Excerpted text ::

People who significantly cut back on the amount of salt in their diet could reduce their chances of developing cardiovascular disease by a quarter, according to a report on bmj.com today.
Researchers in Boston also found a reduction in salt intake could lower the risk of death from cardiovascular disease by up to a fifth.
Cardiovascular disease refers to the group of diseases linked to the heart or arteries, for example a stroke or heart disease. While there is already a substantial body of evidence showing that cutting back on salt lowers blood pressure, studies showing subsequent levels of cardiovascular disease in the population have been limited and inconclusive.
This research provides some of the strongest objective evidence to date that lowering the amount of salt in the diet reduces the long term risk of future cardiovascular disease, say the authors of the report.
Researchers followed up participants from two trials completed in the nineties which had been conducted to analyse the effect that reducing salt in the diet had on blood pressure.
All the participants had high-normal blood pressure (pre-hypertension). They were therefore at greater risk of developing cardiovascular disease. 744 people took part in the first Trial of Hypertension Prevention which was completed in 1990, 2382 in the second, which ended in 1995. In both trials participants reduced their sodium intake by approximately 25% - 35% alongside a control group who didn’t cut back on their salt intake.

Task details ::
Copy out everything from "People who significantly" down to "on bmj.com today." in the salt and heart disease text.

Records shown ::
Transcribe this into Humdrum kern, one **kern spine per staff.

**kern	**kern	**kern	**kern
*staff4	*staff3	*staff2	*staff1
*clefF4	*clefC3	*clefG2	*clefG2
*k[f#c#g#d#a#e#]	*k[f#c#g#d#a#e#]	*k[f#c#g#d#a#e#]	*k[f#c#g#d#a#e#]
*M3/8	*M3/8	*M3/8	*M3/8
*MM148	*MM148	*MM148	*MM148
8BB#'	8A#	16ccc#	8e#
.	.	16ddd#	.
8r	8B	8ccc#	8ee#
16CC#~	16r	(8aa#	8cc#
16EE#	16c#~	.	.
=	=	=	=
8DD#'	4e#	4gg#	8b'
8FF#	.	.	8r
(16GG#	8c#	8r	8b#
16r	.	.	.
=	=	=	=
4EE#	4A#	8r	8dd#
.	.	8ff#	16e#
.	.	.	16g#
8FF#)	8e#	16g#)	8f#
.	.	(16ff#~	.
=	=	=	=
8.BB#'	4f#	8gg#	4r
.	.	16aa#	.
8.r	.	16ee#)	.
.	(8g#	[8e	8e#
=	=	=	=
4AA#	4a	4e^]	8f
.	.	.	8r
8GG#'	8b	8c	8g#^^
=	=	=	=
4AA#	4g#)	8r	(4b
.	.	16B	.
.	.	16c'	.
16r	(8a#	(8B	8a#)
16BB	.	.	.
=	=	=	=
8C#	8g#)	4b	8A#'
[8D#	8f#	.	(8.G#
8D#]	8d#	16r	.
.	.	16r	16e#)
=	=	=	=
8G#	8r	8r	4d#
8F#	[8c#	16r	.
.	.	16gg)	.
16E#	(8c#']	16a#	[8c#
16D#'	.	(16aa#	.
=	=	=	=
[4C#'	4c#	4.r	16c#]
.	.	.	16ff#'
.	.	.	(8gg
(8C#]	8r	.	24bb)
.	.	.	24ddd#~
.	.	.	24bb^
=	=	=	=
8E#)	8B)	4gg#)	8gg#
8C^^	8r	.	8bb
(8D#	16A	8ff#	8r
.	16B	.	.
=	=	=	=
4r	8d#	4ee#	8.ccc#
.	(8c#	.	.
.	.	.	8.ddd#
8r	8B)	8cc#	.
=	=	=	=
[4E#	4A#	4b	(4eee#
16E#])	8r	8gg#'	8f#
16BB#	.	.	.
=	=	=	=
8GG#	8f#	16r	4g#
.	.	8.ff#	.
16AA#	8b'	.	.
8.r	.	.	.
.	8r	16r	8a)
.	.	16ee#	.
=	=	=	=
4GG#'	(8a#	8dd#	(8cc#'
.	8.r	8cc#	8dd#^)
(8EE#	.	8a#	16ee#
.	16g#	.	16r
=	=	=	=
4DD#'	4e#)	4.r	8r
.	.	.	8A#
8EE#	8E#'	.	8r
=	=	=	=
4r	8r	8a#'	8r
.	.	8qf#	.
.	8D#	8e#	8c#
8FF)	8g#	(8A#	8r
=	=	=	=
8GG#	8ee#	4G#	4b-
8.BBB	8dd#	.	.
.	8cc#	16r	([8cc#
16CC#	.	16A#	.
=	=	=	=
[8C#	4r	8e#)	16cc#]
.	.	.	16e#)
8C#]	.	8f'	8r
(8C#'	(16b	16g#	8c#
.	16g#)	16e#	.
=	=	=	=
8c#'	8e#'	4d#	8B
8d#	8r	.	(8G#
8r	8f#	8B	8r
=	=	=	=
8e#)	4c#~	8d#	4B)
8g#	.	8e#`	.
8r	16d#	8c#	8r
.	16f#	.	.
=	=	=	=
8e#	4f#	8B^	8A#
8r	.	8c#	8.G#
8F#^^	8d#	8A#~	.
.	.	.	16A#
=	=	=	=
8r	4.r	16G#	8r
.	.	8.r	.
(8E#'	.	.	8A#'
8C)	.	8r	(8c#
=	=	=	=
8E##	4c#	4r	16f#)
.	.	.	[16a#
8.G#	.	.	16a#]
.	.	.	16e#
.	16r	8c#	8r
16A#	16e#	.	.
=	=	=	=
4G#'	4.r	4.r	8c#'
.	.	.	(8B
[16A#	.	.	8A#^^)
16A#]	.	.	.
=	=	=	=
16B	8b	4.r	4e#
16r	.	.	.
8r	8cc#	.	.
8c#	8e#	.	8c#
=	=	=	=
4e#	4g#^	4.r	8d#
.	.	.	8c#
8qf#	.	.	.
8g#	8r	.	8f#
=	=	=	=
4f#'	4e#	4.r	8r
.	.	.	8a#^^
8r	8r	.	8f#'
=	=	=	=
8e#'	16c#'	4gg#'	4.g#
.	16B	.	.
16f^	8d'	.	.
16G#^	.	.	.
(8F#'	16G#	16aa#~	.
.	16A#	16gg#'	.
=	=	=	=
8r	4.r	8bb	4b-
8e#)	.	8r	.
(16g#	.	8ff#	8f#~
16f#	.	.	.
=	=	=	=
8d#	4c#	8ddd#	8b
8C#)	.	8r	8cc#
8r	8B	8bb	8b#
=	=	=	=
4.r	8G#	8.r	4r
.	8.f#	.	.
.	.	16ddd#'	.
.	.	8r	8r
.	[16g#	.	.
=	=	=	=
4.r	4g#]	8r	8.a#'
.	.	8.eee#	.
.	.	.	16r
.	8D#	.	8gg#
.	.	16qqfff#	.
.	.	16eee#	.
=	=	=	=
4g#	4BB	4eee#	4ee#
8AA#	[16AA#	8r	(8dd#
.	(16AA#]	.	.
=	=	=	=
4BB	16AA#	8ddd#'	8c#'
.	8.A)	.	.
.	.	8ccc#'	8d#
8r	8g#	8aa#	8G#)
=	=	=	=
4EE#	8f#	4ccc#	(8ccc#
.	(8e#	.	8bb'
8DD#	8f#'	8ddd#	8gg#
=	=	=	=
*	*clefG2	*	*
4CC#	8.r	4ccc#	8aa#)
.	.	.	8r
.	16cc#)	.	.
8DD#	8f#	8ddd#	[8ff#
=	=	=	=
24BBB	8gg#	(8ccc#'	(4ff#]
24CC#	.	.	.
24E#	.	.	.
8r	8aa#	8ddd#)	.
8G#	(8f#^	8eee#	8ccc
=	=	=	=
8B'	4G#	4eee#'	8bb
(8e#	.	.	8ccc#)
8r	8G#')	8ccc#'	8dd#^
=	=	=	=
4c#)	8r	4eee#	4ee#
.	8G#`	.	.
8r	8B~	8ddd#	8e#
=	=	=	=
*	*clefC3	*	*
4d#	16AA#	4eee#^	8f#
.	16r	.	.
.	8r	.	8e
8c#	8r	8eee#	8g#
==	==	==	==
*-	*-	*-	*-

Task result ::
People who significantly cut back on the amount of salt in their diet could reduce their chances of developing cardiovascular disease by a quarter, according to a report on bmj.com today.